Development of Lactobacillus kimchicus DCY51T-mediated gold nanoparticles for delivery of ginsenoside compound K: in vitro photothermal effects and apoptosis detection in cancer cells
Published in Artificial Cells, Nanomedicine, and Biotechnology, 2019
Yeon-Ju Kim, Haribalan Perumalsamy, Josua Markus, Sri Renukadevi Balusamy, Chao Wang, Seong Ho Kang, Seungah Lee, Sang Yong Park, Sung Kim, Verónica Castro-Aceituno, Seung Hyun Kim, Deok Chun Yang
In summary, this study highlights the development of ginsenoside CK-gold nanocarriers (DCY51T-AuCKNps) via an intracellular membrane-bound mechanism by lactic acid-producing Lactobacillus kimchicus DCY51T. Ginsenoside CK was effectively loaded onto the surface of gold nanoparticles by non-covalent conjugation such as, electrostatic forces, hydrogen bonding, hydrophobic forces and van der Waals interactions. Upon further investigation by HR-TEM, the particles were formed in the bacterial capsule and cell wall than on the cytoplasmic membrane, possibly due to reduction of the metal ions by enzymes and EPSs present in the cell wall and slime layer. The drug loading efficiency was determined to be ∼11.03%. The FTIR spectra of DCY51T-AuCKNps demonstrated the presence of alkane (C–H) bending and ether (C–O) stretching of ginsenoside CK, further confirming the direct complexation of ginsenoside to the surface of nanoparticles.
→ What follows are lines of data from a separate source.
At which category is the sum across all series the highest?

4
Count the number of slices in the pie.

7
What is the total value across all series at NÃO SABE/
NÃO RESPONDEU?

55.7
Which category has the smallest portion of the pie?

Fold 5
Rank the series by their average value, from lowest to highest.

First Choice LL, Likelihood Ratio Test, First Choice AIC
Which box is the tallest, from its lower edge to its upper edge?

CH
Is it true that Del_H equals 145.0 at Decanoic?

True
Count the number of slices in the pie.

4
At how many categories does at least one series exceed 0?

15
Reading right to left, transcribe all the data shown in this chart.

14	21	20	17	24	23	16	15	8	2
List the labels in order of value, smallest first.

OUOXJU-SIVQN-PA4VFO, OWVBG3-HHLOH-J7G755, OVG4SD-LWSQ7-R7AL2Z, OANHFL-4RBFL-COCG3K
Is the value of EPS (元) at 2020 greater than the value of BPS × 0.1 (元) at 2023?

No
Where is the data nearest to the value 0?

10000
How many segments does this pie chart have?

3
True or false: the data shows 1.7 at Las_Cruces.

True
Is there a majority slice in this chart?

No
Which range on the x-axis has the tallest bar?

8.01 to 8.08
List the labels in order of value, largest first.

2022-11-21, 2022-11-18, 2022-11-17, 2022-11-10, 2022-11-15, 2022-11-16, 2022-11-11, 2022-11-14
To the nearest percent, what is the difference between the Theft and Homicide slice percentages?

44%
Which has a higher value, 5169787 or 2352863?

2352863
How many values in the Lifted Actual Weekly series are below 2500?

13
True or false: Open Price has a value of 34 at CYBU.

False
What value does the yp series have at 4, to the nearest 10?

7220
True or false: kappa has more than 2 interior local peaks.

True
The in vitro stability of DCY51T-AuNps and DCY51T-AuCKNps demonstrated their resistance to aggregation and dissociation caused by pH variation or a high ionic strength environment. Although DCY51T-AuCKNps demonstrated greater cell inhibition in RAW264.7 cells at 10–20 µM of equivalent ginsenoside CK concentration compared to A549 and HT29 cells at the same concentrations, preferential cytotoxicity of DCY51T-AuCKNps against A549 cells and HT29 compared to free ginsenoside CK was demonstrated by MTT assays. Increased apoptosis of DCY51T-AuCKNps in cancer cells compared to cell apoptosis count in RAW264.7 cells and DCY51T-AuNps-treated cells at sublethal concentrations was confirmed by Hoechst staining with excitations by laser. These results suggest that DCY51T-AuCKNps are promising drug delivery platforms for cancer therapy as novel photothermal and chemotherapeutic agents.